══ Task material ══

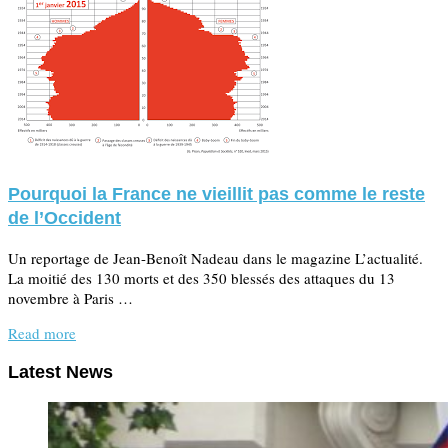
Pourquoi la France ne vieillit pas comme le reste
de l’Occident
Un reportage de Jean-Benoît Nadeau dans le magazine L’actualité.
La moitié des 130 morts et des 350 blessés des attaques du 13
novembre à Paris …
Read more
Latest News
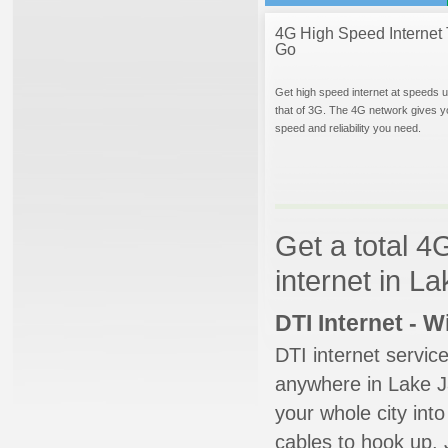
4G High Speed Internet 
Go
Get high speed internet at speeds u
that of 3G. The 4G network gives y
speed and reliability you need.
Get a total 4
internet in L
DTI Internet - 
DTI internet servic
anywhere in Lake Ja
your whole city into
cables to hook up. 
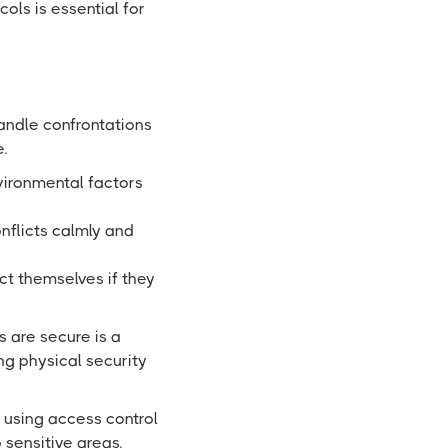
ols is essential for
handle confrontations
.
ironmental factors
nflicts calmly and
ct themselves if they
s are secure is a
g physical security
 using access control
 sensitive areas.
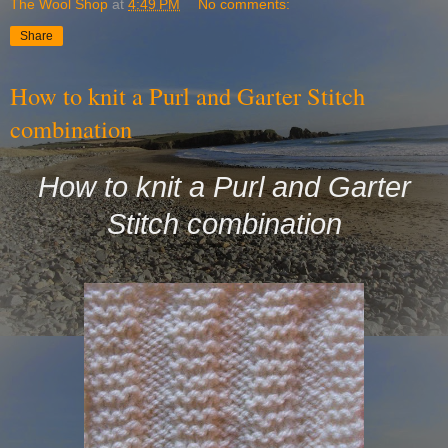
The Wool Shop
at
4:49 PM
No comments:
Share
How to knit a Purl and Garter Stitch
combination
How to knit a Purl and Garter
Stitch combination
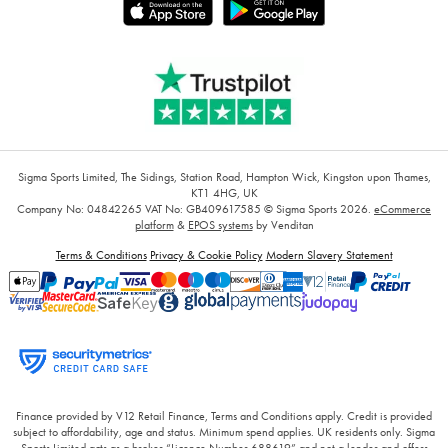
Sigma Sports Limited, The Sidings, Station Road, Hampton Wick, Kingston upon Thames,
KT1 4HG, UK
Company No: 04842265
VAT No: GB409617585
© Sigma Sports 2026.
eCommerce
platform
&
EPOS systems
by Venditan
Terms & Conditions
Privacy & Cookie Policy
Modern Slavery Statement
Finance provided by V12 Retail Finance, Terms and Conditions apply. Credit is provided
subject to affordability, age and status. Minimum spend applies. UK residents only. Sigma
Sports Limited acts as a broker “Licence Number 688619” and not a lender and offers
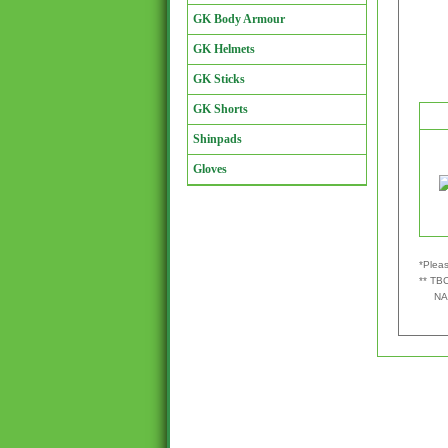
GK Body Armour
GK Helmets
GK Sticks
GK Shorts
Shinpads
Gloves
*Pleas
** TBC
NA -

═══

Problem description: Render every line of text in the data above as a numbered list, skipping blank lines and leaving out the picture markers.

Output of the task:
1. Pourquoi la France ne vieillit pas comme le reste
2. de l’Occident
3. Un reportage de Jean-Benoît Nadeau dans le magazine L’actualité.
4. La moitié des 130 morts et des 350 blessés des attaques du 13
5. novembre à Paris …
6. Read more
7. Latest News
8. 4G High Speed Internet 
9. Go
10. Get high speed internet at speeds u
11. that of 3G. The 4G network gives y
12. speed and reliability you need.
13. Get a total 4
14. internet in L
15. DTI Internet - 
16. DTI internet servic
17. anywhere in Lake Ja
18. your whole city into
19. cables to hook up. 
20. ols is essential for
21. handle confrontations
22. .
23. ironmental factors
24. nflicts calmly and
25. ct themselves if they
26. s are secure is a
27. g physical security
28.  using access control
29.  sensitive areas.
30. The Wool Shop
31. at
32. 4:49 PM
33. No comments:
34. Share
35. How to knit a Purl and Garter Stitch
36. combination
37. How to knit a Purl and Garter
38. Stitch combination
39. Sigma Sports Limited, The Sidings, Station Road, Hampton Wick, Kingston upon Thames,
40. KT1 4HG, UK
41. Company No: 04842265
42. VAT No: GB409617585
43. © Sigma Sports 2026.
44. eCommerce
45. platform
46. &
47. EPOS systems
48. by Venditan
49. Terms & Conditions
50. Privacy & Cookie Policy
51. Modern Slavery Statement
52. Finance provided by V12 Retail Finance, Terms and Conditions apply. Credit is provided
53. subject to affordability, age and status. Minimum spend applies. UK residents only. Sigma
54. Sports Limited acts as a broker “Licence Number 688619” and not a lender and offers
55. GK Body Armour
56. GK Helmets
57. GK Sticks
58. GK Shorts
59. Shinpads
60. Gloves
61. *Pleas
62. ** TBC
63. NA -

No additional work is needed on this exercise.